THE PROBLEM
Transcribe the entries exactly. Start at the top, stop after the line with "potential for her", and omit every picture.

══ SUPPLIED MATERIAL

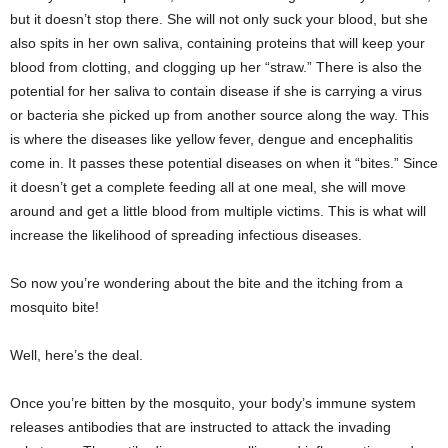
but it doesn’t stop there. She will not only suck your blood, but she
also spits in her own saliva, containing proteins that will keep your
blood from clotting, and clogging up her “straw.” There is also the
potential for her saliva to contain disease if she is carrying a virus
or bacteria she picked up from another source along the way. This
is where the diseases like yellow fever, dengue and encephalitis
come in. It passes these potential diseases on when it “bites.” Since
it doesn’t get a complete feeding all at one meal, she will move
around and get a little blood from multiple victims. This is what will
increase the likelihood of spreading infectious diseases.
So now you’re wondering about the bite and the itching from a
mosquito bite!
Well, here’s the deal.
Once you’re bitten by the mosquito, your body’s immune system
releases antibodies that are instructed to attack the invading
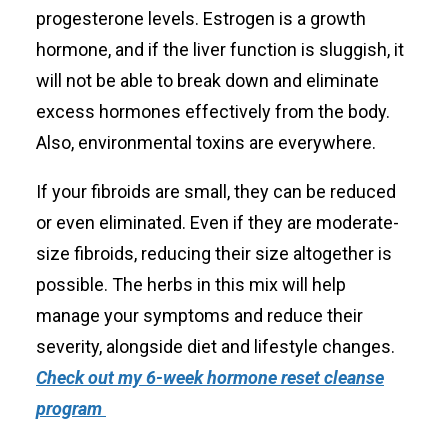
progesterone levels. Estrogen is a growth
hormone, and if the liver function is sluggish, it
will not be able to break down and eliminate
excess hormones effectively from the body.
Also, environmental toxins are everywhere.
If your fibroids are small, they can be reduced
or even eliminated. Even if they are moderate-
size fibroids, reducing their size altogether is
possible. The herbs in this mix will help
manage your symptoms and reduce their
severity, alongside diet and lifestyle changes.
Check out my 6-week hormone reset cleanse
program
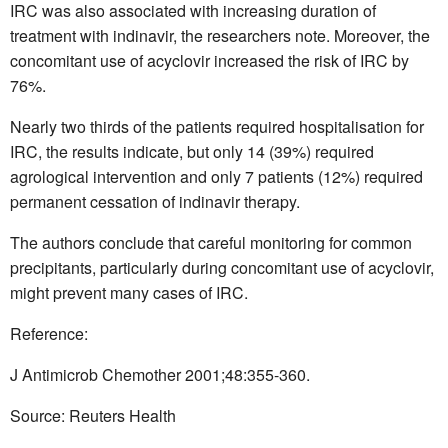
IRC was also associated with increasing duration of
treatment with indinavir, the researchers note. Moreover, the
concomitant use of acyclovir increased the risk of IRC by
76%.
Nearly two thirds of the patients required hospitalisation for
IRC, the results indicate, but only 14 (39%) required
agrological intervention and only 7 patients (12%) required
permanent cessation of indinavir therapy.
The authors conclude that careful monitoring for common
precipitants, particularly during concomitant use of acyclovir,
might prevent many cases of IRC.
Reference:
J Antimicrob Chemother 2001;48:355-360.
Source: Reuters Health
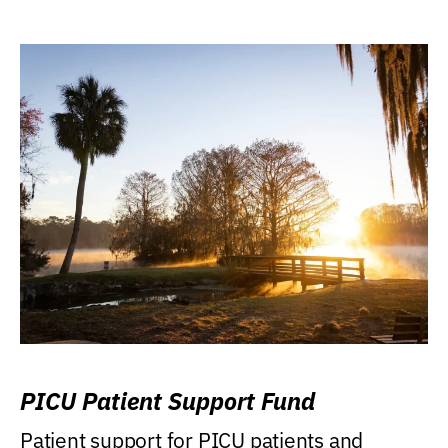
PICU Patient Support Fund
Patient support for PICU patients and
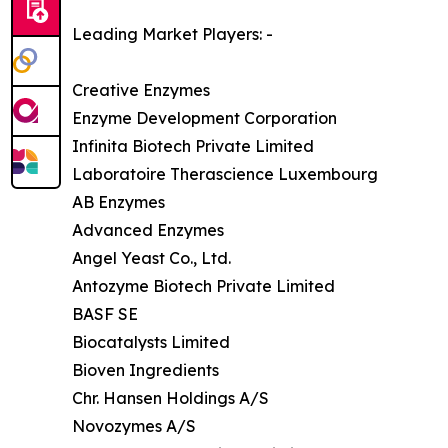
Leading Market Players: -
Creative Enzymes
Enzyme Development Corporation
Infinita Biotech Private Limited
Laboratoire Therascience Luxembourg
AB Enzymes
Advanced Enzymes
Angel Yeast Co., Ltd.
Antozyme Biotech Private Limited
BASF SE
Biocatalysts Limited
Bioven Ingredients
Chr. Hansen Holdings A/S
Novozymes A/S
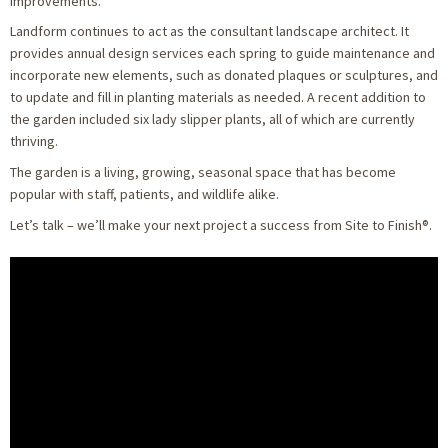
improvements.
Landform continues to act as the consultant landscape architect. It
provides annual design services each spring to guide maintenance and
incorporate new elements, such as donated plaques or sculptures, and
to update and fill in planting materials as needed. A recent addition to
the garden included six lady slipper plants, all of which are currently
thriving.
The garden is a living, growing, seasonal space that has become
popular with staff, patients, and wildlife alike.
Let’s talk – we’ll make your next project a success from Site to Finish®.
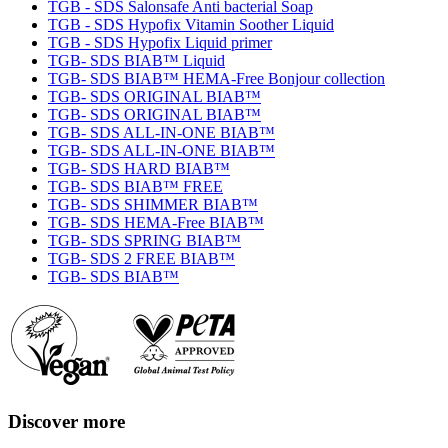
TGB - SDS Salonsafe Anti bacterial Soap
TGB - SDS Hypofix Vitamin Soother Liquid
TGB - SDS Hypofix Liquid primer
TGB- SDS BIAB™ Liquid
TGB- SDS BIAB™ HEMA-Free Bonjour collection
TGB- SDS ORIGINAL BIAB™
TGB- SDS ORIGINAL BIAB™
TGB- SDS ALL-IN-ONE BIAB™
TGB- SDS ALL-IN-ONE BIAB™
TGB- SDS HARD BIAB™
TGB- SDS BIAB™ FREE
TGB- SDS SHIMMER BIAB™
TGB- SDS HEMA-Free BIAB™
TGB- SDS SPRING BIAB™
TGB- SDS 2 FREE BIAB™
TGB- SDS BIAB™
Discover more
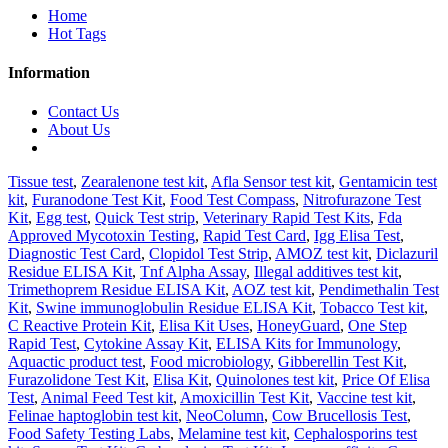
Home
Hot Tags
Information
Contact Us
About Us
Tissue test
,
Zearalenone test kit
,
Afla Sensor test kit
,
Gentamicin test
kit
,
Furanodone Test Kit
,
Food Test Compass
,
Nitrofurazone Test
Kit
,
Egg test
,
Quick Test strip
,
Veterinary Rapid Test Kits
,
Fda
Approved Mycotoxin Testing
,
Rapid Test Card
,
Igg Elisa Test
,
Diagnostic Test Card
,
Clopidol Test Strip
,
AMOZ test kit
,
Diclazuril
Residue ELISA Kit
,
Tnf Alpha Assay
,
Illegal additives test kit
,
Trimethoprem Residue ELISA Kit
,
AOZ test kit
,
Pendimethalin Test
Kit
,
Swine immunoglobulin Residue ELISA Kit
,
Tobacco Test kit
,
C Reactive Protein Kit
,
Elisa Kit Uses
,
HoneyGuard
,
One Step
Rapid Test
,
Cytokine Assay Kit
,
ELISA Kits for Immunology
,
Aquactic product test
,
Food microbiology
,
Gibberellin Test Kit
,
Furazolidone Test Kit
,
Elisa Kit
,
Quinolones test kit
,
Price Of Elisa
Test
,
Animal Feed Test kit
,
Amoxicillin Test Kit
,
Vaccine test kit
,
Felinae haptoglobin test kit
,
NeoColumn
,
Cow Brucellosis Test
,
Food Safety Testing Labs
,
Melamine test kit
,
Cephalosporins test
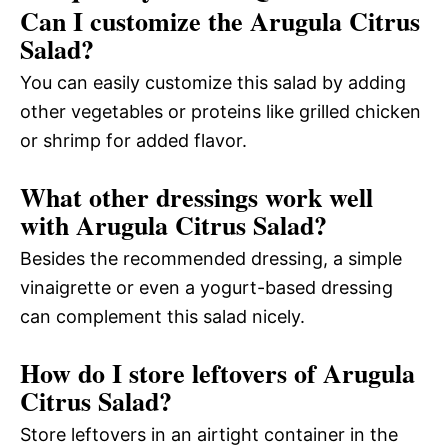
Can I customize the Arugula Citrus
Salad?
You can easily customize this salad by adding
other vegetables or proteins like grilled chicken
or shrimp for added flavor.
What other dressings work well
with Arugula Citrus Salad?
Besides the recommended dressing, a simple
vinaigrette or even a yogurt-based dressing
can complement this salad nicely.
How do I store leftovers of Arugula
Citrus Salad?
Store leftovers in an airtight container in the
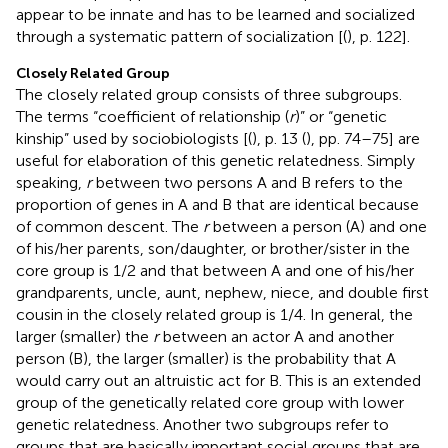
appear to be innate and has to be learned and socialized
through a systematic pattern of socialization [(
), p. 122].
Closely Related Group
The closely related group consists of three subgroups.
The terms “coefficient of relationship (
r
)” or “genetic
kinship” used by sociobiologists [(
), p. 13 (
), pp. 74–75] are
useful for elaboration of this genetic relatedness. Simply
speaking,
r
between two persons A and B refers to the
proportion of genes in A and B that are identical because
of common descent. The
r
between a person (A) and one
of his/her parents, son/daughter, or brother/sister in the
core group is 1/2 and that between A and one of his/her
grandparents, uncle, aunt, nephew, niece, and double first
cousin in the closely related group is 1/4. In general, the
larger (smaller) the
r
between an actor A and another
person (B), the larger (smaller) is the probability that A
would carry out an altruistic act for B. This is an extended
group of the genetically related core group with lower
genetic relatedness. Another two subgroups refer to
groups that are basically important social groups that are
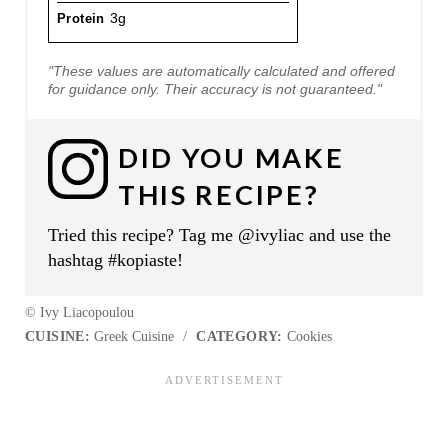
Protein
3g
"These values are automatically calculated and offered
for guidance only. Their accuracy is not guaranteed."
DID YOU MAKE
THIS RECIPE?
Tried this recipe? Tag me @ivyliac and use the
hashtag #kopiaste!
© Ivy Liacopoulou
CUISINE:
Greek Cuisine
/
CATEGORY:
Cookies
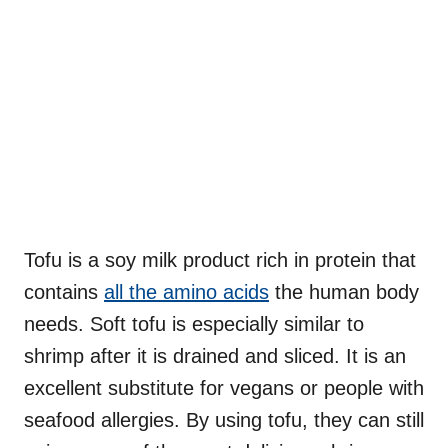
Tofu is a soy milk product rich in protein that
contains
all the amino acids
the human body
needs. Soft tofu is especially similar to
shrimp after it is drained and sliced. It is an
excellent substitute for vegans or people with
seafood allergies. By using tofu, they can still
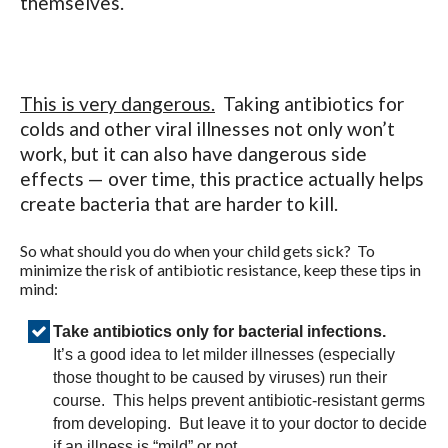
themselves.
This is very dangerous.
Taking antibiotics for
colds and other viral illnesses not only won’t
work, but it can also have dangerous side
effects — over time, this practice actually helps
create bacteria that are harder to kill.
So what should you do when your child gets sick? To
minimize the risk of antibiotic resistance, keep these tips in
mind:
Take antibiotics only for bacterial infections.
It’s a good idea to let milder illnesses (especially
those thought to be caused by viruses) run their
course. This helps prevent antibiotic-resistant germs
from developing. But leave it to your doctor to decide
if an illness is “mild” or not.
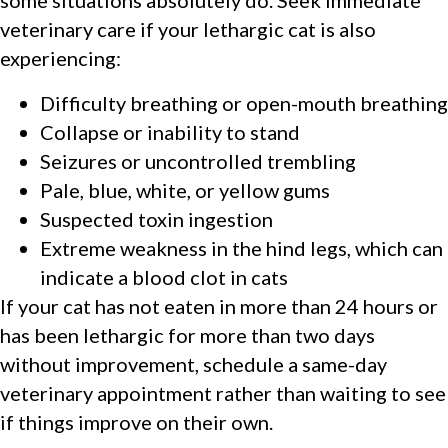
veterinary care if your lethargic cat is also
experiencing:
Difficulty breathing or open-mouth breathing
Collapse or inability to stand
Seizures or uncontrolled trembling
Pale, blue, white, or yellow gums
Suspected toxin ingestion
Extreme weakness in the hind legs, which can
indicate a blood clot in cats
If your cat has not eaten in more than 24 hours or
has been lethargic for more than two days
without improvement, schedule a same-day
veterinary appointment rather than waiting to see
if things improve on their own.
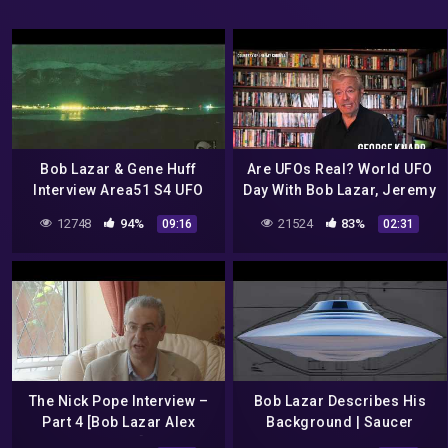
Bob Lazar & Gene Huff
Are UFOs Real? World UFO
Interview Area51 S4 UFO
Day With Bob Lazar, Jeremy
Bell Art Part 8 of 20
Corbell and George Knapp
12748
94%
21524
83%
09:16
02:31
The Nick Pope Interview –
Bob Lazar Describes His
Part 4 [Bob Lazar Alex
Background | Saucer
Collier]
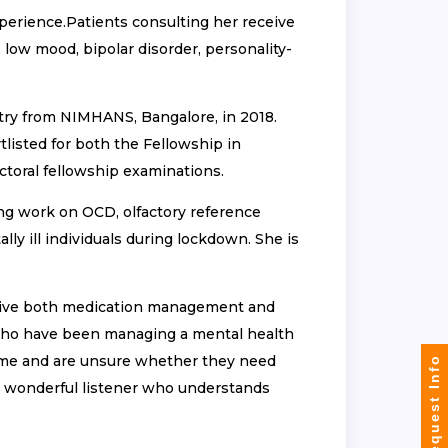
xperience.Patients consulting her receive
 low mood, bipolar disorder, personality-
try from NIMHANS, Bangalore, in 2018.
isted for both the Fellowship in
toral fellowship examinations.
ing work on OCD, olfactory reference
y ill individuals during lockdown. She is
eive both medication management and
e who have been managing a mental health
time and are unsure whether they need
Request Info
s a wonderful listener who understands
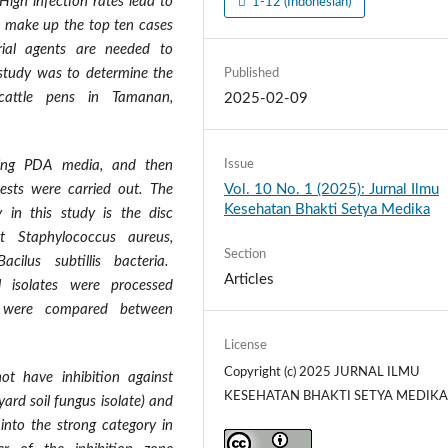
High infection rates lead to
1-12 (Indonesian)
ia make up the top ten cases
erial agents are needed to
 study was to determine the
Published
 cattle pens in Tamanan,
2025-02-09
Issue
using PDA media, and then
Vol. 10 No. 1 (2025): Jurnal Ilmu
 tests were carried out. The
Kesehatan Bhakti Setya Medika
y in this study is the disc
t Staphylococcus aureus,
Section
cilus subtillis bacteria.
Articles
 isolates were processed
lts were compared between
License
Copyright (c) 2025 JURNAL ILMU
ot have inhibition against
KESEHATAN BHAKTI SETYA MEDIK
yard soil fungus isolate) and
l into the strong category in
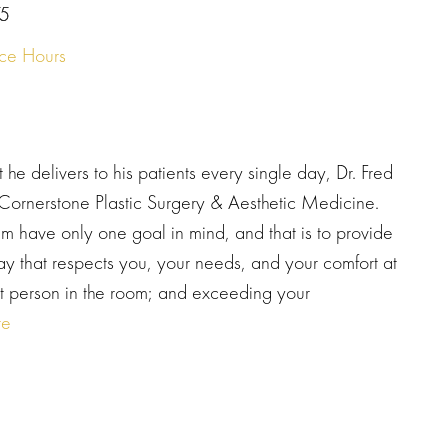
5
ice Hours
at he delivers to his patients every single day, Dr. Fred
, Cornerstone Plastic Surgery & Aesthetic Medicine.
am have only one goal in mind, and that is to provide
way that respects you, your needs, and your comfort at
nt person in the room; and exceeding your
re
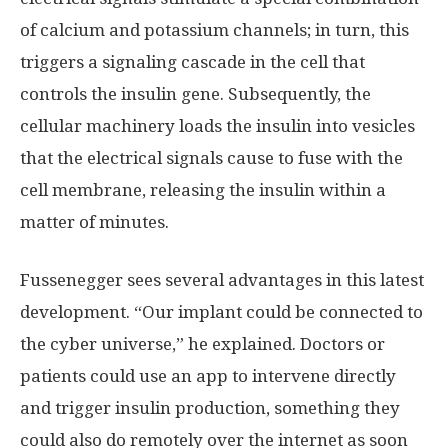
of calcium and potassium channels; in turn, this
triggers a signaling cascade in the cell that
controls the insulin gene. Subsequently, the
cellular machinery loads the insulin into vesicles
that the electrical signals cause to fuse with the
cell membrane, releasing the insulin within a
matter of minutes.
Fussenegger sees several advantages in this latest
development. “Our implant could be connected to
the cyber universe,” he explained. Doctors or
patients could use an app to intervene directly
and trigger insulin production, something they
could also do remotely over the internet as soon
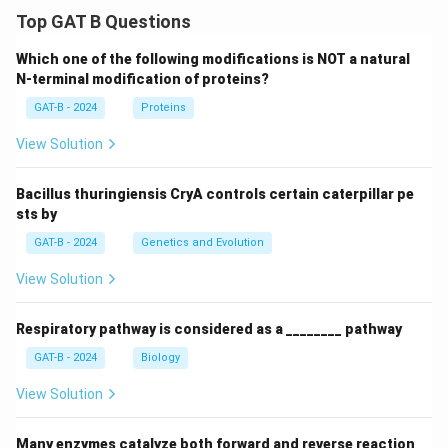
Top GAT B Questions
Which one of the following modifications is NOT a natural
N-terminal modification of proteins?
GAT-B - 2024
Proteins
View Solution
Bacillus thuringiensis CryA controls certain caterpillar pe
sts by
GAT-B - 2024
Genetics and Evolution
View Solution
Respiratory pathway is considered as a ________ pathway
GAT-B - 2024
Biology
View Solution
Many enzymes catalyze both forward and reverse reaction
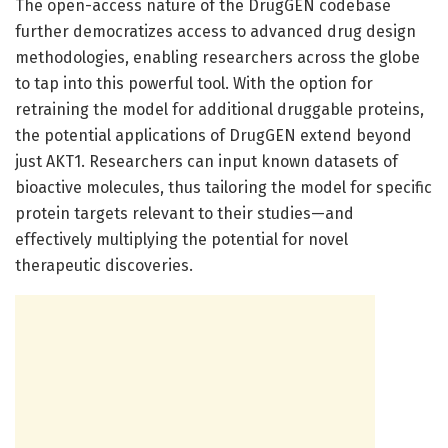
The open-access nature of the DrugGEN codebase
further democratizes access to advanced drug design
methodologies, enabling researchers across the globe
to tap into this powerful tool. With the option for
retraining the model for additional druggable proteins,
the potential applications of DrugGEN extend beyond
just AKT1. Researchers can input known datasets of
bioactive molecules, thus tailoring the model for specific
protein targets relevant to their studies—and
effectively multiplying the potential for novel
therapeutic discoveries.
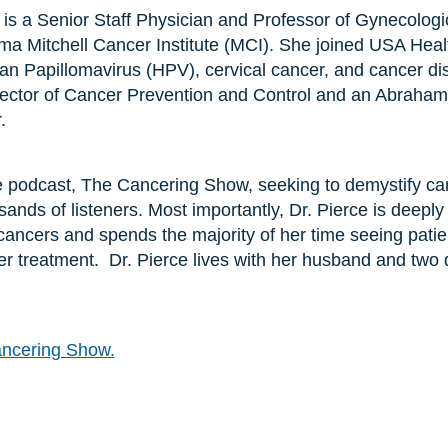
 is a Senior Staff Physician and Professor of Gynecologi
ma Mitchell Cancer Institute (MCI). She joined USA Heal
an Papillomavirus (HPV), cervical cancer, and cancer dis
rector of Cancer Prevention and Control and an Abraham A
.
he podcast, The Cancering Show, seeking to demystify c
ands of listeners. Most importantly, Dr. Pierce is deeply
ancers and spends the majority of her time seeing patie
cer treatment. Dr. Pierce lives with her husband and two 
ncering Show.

════

EXPECTED ANSWER
but it doesn’t stop there. She will not only suck your blood, but she
also spits in her own saliva, containing proteins that will keep your
blood from clotting, and clogging up her “straw.” There is also the
potential for her saliva to contain disease if she is carrying a virus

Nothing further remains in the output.